Grand Jete


When I was 14, my chores included clearing the table, doing the dishes, laundry, dinner on Tuesdays and cleaning the upstairs bathroom. I earned 35 cents a week. To make up for what I considered not enough pay for hard labor, I babysat. I was fierce. I baked with toddlers and I took the big kids for field trips on the public bus. When the parents got home, everybody was sleeping and the house was clean. I couldn’t be touched. I owned Kenyon street, Oxford, and North Beacon, and worked an average of four nights a week. I spent next to nothing. I liked the feeling of money in the bank.

It made my step father nervous.
We were in direct competition for who was the boss of me.
He didn’t have a regular job and I assume he had no money in the bank. He knew he was losing. I bought my own clothes, my own shoes, shampoo and snacks. I could have bought my own food if I had to. I said nothing about school, and never had a complaint come back from the office. I left the house early and came home late. My mother was tired. She worked.
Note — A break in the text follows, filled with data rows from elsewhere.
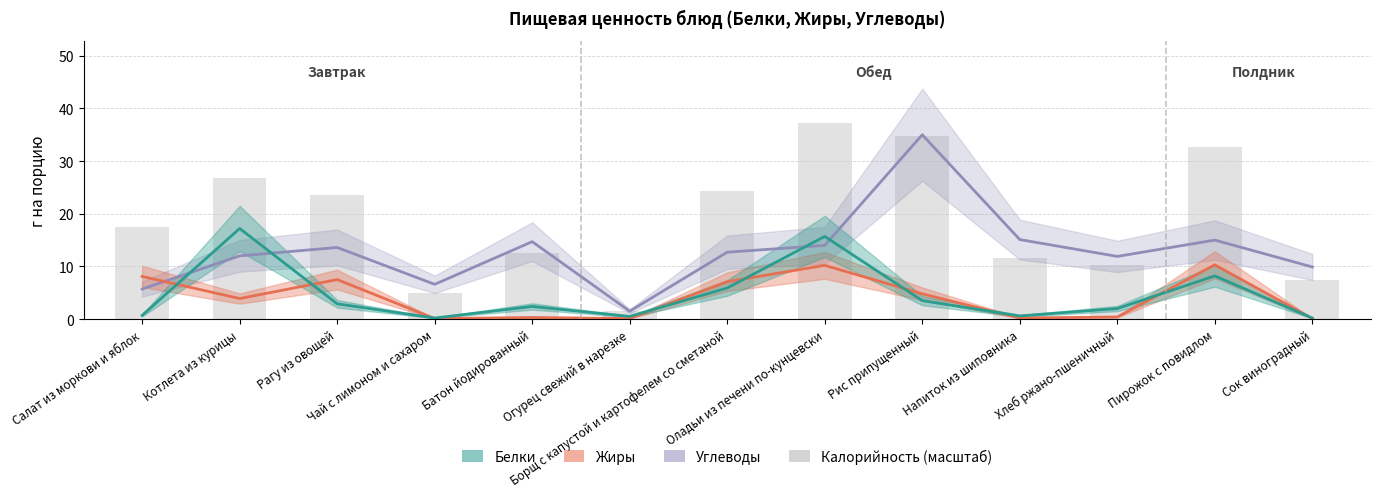

True or false: Углеводы has a value of 11.9 at Хлеб ржано-пшеничный.

True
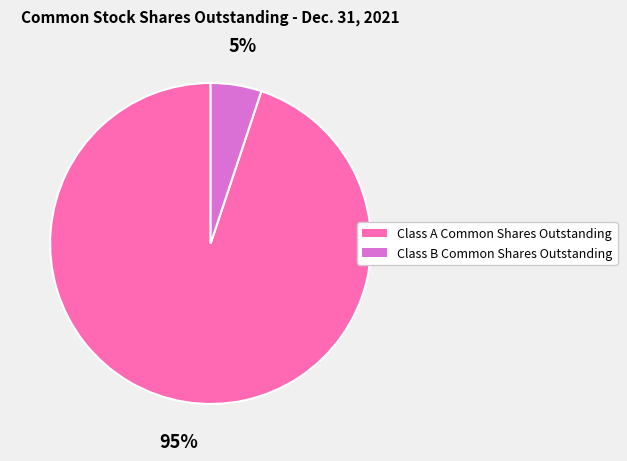

Which slice is the largest?

Class A Common Shares Outstanding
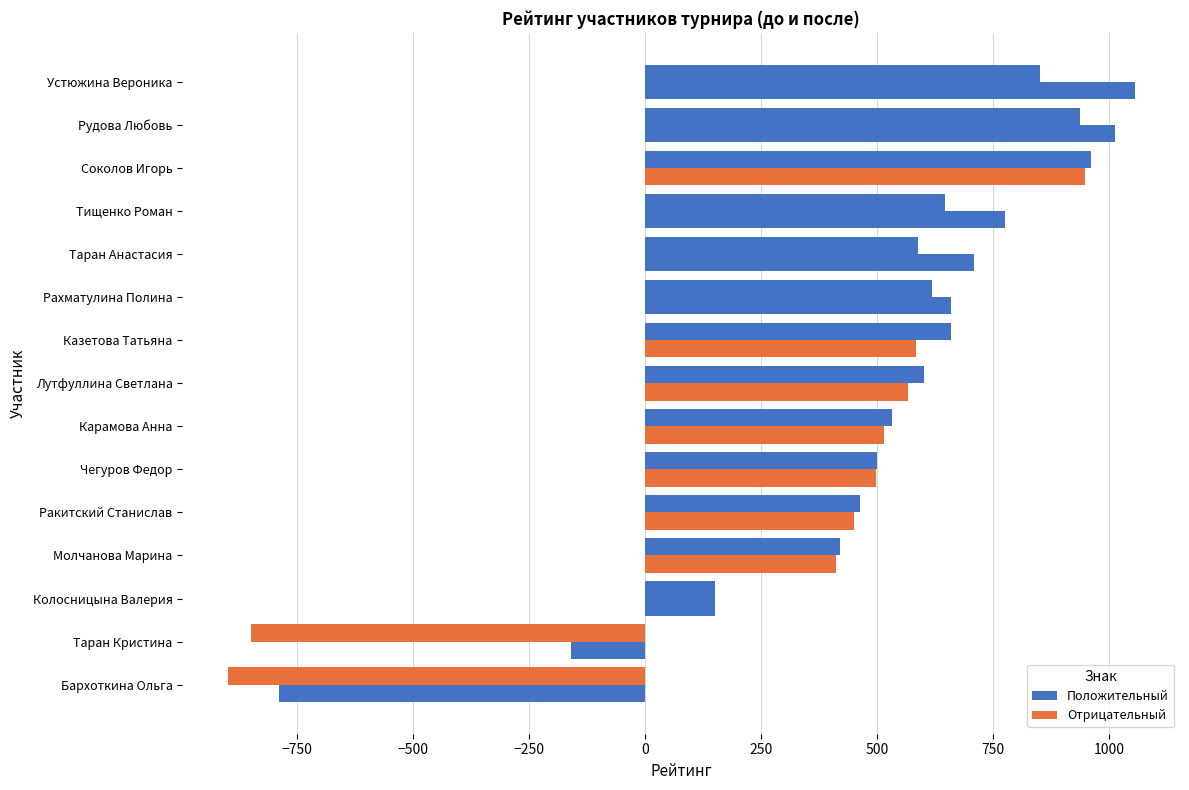

How many series are shown in this chart?

2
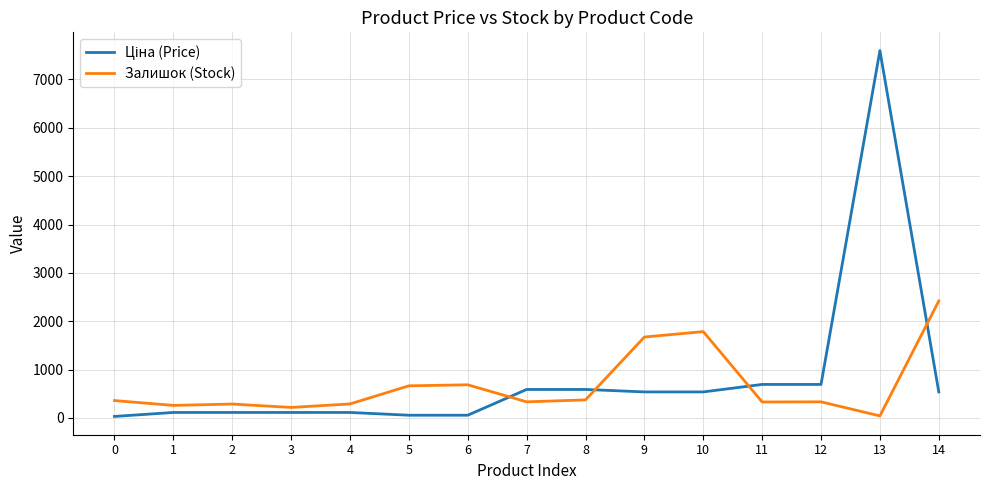

What is the difference between the highest and lowest values at 8?

215.9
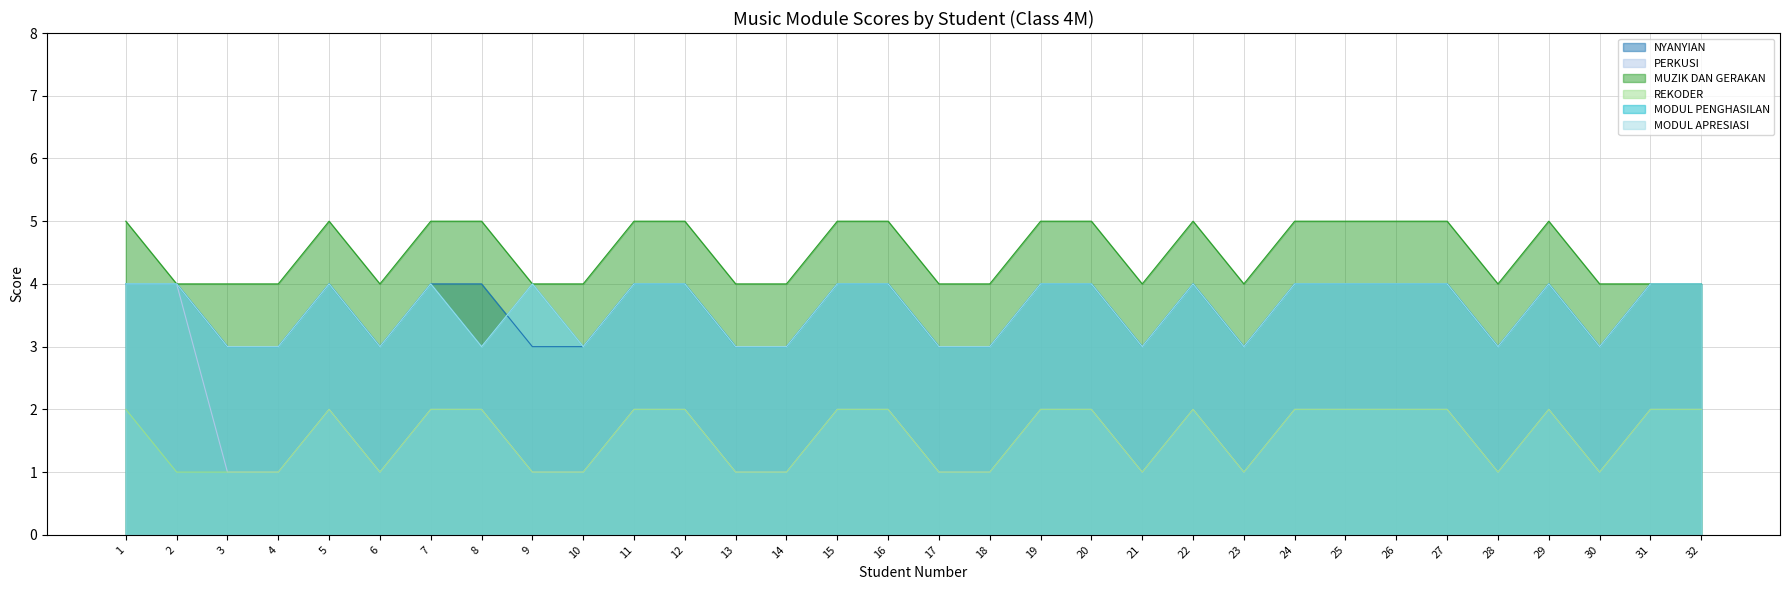

True or false: MODUL PENGHASILAN and MODUL APRESIASI cross at least once.

False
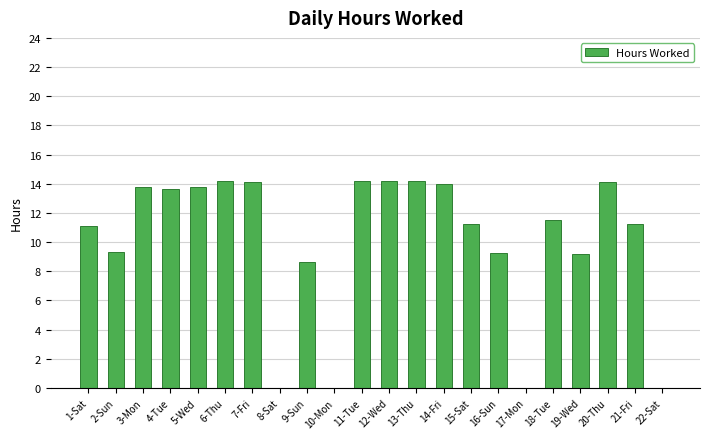

What is the approximate value at 11-Tue?

14.2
My total control lasted until my first kiss. It was at Jackie Maurer’s on Halloween night, and it was the best thing that had happened to me since my first grand jete. The feeling of flying through the air in a full split, had been replaced.
I was in a constant shudder of hope that it would happen again, right there in the middle of the day. School didn’t suffer, it just got harder to walk the hallways. Even after I accepted that the one who had kissed me would never look my way again.
Inside me though. Inside was a forest with no floor. I was devastated. I couldn’t understand it. How you could love someone from the truth of who you had never dared to share, and they were unmoved.
When you are 14, you don’t question the love you feel, only the love you don’t receive.

It shook the waters of me that had been previously undisturbed. I could think of nothing else but how undesirable I must be. Not in a sad way. I wasn’t sad about it, I was just trying to face the facts. There was something about me that must not be right.
I went shopping. I took the bus to the suburbs where I thought the answer might be. I poked around with my skinny butt and fat wallet in the Junior Miss section. Typically I bought stripes and solids. Painters pants or kakis. Work clothes from the Army/Navy. But I was on a mission for another kiss. I thought a maxi dress would be too much. I picked out a pair of blue grey thin wale corduroy flares and a peasant blouse sprayed with tiny flowers that oozed pink and satin ribbons. I matched it with my Frye boots and a lavender cream shadow for my eyes. I felt I might turn the world and Jacques Q. upside down.
I had forgotten though, about the in house contest. When I came down the stairs in the morning, I was unprepared for comment from the stands.
My stepfather could feel the weakness. He could feel it without touching, that my skin was thinner. I still have a fear of losing my callouses.

“Well you look like a whore in uniform.”
Coming from a God fearing man that believed in good manners.

I lost being the the boss only for a tsunami of seconds. And then I collected myself.
I stayed silent. I turned my left heel into my right arch and anchored my left hand to the same hip. I looked him straight in the eye and smiled. Then I left.

Every night that I was assigned dinner, I made a slightly underdone, barely warm, potato and cottage cheese casserole. And then I would catch the bus for the late class to grand jete across a solid linoleum floor.